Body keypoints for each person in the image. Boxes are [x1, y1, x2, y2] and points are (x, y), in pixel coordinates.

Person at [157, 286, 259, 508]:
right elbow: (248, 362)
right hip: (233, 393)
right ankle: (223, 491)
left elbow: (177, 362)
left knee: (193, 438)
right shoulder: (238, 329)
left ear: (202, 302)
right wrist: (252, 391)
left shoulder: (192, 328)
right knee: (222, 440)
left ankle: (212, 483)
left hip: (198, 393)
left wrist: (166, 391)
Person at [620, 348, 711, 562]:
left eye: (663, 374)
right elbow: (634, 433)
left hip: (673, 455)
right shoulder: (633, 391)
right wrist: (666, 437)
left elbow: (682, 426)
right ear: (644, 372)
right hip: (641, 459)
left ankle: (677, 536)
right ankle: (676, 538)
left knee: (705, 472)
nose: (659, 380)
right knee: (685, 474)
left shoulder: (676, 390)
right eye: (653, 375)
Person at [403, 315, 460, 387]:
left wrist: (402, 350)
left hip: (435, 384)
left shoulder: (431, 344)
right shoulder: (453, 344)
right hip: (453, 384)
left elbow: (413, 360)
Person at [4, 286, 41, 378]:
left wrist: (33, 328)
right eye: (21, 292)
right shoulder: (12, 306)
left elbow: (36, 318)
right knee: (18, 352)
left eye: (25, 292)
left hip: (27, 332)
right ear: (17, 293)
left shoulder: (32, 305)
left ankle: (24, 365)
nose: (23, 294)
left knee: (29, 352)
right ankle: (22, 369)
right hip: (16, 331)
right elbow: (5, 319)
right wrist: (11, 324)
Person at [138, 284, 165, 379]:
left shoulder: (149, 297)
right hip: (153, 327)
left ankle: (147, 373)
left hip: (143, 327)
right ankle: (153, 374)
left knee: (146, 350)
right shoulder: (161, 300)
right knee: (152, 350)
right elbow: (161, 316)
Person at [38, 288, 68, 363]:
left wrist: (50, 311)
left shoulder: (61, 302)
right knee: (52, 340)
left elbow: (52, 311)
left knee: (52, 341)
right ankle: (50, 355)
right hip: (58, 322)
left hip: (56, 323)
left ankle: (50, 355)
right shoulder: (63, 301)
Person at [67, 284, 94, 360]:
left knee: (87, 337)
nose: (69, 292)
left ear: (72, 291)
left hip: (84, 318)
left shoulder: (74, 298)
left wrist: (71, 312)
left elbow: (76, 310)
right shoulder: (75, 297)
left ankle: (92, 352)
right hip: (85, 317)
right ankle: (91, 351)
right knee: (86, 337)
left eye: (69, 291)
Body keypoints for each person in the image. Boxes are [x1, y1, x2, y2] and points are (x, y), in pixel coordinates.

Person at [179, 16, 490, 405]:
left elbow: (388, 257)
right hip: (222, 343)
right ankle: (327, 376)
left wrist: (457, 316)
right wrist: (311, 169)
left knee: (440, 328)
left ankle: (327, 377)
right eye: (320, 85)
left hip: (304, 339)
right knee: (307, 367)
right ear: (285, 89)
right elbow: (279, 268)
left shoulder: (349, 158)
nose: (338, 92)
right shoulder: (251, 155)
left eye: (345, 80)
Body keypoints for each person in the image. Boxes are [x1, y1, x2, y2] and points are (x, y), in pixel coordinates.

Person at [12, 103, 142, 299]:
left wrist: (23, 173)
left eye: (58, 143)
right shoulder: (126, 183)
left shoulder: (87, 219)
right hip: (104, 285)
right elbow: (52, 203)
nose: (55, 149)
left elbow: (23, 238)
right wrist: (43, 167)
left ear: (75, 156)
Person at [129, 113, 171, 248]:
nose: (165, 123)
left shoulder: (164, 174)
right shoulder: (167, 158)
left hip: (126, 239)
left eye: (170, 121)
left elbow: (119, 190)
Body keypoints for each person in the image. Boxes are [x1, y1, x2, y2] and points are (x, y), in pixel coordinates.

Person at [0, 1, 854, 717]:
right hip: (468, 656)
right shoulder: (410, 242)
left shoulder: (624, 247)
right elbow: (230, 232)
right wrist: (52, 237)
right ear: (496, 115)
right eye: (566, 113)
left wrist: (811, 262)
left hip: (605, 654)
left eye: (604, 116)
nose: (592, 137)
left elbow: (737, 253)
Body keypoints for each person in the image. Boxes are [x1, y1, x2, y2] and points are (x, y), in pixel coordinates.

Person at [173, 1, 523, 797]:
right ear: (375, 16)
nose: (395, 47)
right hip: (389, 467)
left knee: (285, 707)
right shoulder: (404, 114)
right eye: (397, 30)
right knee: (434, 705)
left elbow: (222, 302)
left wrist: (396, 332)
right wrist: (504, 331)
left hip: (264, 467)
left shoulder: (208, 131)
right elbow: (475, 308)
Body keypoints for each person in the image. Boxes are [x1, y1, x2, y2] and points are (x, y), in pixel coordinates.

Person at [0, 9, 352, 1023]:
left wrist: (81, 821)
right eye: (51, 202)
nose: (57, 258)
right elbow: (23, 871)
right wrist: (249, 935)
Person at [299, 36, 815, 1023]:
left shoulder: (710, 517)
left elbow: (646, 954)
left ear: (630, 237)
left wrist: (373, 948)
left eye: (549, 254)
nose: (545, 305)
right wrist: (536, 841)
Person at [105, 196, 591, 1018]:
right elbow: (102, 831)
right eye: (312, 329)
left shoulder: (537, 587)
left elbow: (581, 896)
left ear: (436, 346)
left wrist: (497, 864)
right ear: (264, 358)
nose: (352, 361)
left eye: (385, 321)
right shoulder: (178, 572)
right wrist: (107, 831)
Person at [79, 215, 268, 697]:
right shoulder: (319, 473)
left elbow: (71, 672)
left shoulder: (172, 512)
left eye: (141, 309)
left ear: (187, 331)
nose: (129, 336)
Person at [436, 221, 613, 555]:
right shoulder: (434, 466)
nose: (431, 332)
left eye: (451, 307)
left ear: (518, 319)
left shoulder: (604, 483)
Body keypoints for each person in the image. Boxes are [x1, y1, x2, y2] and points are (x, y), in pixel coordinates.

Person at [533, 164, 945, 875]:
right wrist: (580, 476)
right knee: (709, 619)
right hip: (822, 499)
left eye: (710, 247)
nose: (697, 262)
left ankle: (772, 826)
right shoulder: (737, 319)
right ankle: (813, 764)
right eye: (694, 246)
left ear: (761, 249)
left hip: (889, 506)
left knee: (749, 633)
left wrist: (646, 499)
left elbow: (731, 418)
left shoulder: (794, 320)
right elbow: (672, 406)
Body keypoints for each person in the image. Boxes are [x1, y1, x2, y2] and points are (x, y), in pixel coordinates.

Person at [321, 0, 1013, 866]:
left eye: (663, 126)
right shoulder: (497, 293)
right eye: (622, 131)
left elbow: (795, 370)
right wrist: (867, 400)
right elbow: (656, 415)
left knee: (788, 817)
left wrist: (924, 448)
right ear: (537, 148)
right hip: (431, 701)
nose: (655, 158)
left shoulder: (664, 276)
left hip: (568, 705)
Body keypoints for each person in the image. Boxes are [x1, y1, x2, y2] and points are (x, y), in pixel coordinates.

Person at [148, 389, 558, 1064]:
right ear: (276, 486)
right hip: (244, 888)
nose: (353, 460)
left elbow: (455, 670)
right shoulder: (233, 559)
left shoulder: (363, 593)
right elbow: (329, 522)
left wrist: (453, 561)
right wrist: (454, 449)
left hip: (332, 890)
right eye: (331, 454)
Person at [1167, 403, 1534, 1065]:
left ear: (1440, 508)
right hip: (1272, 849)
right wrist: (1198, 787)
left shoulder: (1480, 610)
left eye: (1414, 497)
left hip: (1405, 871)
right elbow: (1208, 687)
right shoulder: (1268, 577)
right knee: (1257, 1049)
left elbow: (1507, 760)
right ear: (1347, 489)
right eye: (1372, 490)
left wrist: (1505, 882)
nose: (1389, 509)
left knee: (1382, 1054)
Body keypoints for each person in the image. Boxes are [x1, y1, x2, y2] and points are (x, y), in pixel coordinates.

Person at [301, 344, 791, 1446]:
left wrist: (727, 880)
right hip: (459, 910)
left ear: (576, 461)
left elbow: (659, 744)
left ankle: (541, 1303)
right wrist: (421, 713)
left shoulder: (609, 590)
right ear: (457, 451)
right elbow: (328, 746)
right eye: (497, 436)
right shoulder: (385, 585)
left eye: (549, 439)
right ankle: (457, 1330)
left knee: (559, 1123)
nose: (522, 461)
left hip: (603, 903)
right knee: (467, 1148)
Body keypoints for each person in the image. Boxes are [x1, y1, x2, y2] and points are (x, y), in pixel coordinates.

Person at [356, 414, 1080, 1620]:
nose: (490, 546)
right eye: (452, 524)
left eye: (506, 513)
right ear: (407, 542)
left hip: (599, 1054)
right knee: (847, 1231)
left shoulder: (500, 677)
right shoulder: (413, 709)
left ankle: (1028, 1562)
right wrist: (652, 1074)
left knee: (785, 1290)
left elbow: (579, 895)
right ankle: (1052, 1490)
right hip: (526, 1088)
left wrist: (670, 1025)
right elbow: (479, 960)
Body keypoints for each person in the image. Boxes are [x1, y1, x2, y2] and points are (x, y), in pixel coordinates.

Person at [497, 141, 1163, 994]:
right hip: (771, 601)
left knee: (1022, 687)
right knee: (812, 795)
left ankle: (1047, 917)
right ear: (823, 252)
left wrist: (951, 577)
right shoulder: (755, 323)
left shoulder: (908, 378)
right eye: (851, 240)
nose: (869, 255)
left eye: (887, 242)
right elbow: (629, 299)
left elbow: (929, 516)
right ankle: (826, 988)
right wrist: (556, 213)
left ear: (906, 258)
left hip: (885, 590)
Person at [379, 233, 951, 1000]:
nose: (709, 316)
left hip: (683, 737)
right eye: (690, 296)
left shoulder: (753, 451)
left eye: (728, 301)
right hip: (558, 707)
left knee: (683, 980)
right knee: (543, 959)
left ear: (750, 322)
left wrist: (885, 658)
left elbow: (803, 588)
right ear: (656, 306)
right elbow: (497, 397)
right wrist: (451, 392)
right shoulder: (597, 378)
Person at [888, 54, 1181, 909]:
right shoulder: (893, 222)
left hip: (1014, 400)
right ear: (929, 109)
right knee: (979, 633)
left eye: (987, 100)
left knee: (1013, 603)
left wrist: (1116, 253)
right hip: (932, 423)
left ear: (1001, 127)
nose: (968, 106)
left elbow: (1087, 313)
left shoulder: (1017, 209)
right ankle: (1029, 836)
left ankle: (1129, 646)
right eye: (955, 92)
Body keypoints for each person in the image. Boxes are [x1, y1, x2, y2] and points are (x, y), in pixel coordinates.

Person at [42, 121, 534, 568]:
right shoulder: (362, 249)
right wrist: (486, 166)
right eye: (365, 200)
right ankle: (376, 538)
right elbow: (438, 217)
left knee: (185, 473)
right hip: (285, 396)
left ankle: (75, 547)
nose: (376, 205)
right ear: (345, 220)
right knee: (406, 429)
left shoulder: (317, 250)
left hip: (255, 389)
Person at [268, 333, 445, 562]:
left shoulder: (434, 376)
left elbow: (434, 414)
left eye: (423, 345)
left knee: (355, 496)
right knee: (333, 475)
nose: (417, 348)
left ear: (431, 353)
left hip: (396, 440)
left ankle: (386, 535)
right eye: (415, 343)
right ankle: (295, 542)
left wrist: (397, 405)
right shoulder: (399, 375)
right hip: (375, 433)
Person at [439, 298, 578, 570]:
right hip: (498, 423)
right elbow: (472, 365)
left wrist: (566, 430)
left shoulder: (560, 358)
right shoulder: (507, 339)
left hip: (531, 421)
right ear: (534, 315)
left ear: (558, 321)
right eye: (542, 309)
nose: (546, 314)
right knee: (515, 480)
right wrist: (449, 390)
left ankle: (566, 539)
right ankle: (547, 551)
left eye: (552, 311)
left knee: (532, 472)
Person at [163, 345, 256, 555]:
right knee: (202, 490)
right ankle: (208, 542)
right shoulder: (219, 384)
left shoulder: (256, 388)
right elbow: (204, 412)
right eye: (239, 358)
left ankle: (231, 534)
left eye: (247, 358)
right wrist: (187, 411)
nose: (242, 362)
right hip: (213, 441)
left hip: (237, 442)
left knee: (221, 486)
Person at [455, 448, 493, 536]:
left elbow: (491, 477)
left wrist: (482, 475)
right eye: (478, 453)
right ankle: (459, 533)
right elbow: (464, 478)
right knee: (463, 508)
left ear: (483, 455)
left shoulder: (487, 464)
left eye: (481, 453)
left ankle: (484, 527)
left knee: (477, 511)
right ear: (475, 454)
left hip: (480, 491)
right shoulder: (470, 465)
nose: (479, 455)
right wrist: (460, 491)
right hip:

* * * *

Extract, verbatim, the lines from the one containing "left ankle: (484, 527)" through the last line of the listing above.

left ankle: (484, 527)
left knee: (477, 511)
right ear: (475, 454)
left hip: (480, 491)
right shoulder: (470, 465)
nose: (479, 455)
right wrist: (460, 491)
right hip:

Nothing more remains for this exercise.